Il progetto è stato presentato in molte delle manifestazioni più importanti del calendario artistico mondiale, a cominciare da Basel, Frieze e Artissima fino alla Biennale di San Paolo e al New Yorker. E proprio come per le opere di altri grandi artisti, anche per RMB City non sono mancati dubbi e critiche. Ad ogni modo, è stato interessante notare che i commenti negativi degli esponenti della non-digital art erano rivolti soprattutto all’obsolescenza di Second Life (quantomeno considerato come argomento di interesse creativo e accademico). Ho sentito, moltissime volte in Cina ma anche in altri paesi, che non c’è abbastanza “novità” per classificare questo spazio all’interno della new media art.
Naturalmente, durante i dibattiti sui nuovi media abbiamo da tempo accantonato l’idea che affidarsi alle tecnologie di ultima generazione sia l’unico criterio per essere inclusi, prediligendo piuttosto la convinzione che ciò che arricchisce la media art stia in quanto si riesce a salvare del suo corpo tecnologico o mediato attraverso una nuova esperienza percettiva, sia in termini di ricezione che di visione da parte del pubblico.

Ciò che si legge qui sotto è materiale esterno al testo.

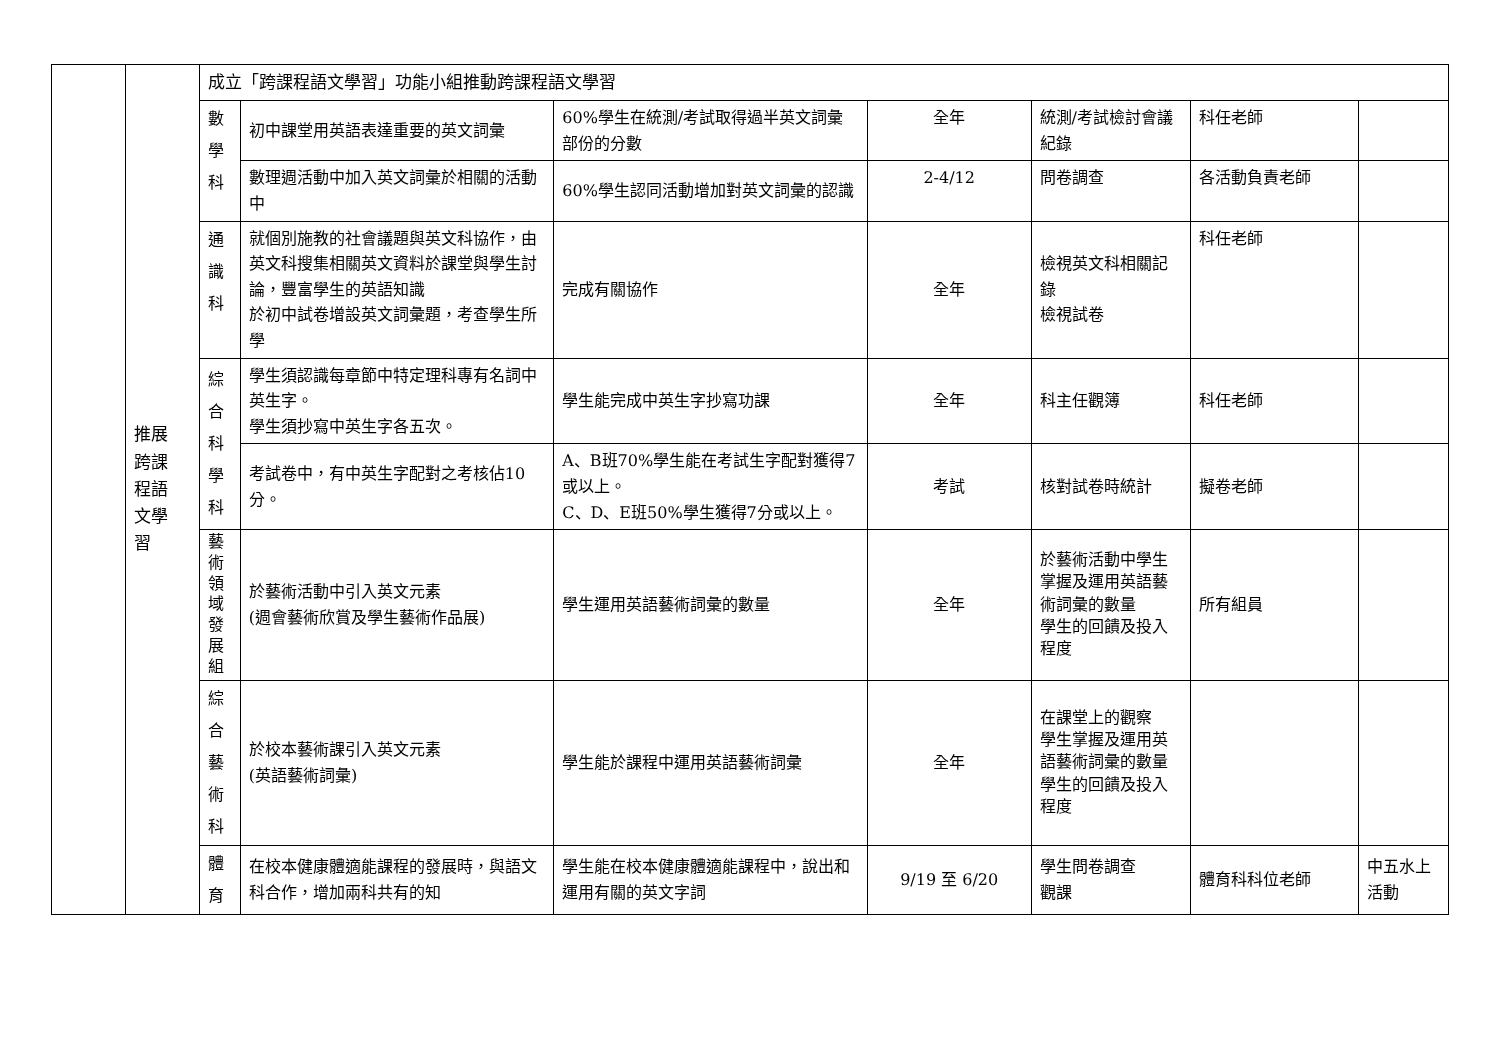| | 推展 跨課 程語 文學 習 | 成立「跨課程語文學習」功能小組推動跨課程語文學習 | | | | | | |
| | | 數學科 | 初中課堂用英語表達重要的英文詞彙 | 60%學生在統測/考試取得過半英文詞彙部份的分數 | 全年 | 統測/考試檢討會議紀錄 | 科任老師 | |
| | | | 數理週活動中加入英文詞彙於相關的活動中 | 60%學生認同活動增加對英文詞彙的認識 | 2-4/12 | 問卷調查 | 各活動負責老師 | |
| | | 通識科 | 就個別施教的社會議題與英文科協作，由英文科搜集相關英文資料於課堂與學生討論，豐富學生的英語知識 於初中試卷增設英文詞彙題，考查學生所學 | 完成有關協作 | 全年 | 檢視英文科相關記錄 檢視試卷 | 科任老師 | |
| | | 綜合科學科 | 學生須認識每章節中特定理科專有名詞中英生字。 學生須抄寫中英生字各五次。 | 學生能完成中英生字抄寫功課 | 全年 | 科主任觀簿 | 科任老師 | |
| | | | 考試卷中，有中英生字配對之考核佔10分。 | A、B班70%學生能在考試生字配對獲得7或以上。 C、D、E班50%學生獲得7分或以上。 | 考試 | 核對試卷時統計 | 擬卷老師 | |
| | | 藝術領域發展組 | 於藝術活動中引入英文元素 (週會藝術欣賞及學生藝術作品展) | 學生運用英語藝術詞彙的數量 | 全年 | 於藝術活動中學生掌握及運用英語藝術詞彙的數量 學生的回饋及投入程度 | 所有組員 | |
| | | 綜合藝術科 | 於校本藝術課引入英文元素 (英語藝術詞彙) | 學生能於課程中運用英語藝術詞彙 | 全年 | 在課堂上的觀察 學生掌握及運用英語藝術詞彙的數量 學生的回饋及投入程度 | | |
| | | 體育 | 在校本健康體適能課程的發展時，與語文科合作，增加兩科共有的知 | 學生能在校本健康體適能課程中，說出和運用有關的英文字詞 | 9/19 至 6/20 | 學生問卷調查 觀課 | 體育科科位老師 | 中五水上活動 |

Ma negli utlimi tempi, RMB City è diventata un luogo di spettacolo concepito primariamente per il consumo visuale. Come avviene nel progetto Yak Horn che propone la creazione di un Guggenheim per la città virtuale, la piattaforma nel suo insieme non crea un vuoto, definito come una presenza indipendente negativa in attesa di essere riempita dai discorsi dell’immaginazione, bensì produce limiti per l’immaginazione stessa. Tali restrizioni sono in grado di creare una sorta di vuoto, ma qui lo spazio prende la forma di rappresentazione visiva colorata, generando una vertigine che serve soltanto ad abbagliare.
Il fatto che progetti come questo abbiano rinunciato a spingere il fruitore verso i confini tra virtuale e reale risponde probabilmente all’esigenza di un tecologia reale: dov’è la cultura di RMB City che si integri alle culture di “Second Life”? RMB City è mai stato virtuale? O è sempre rimasto soltanto un fenomeno della vita vera?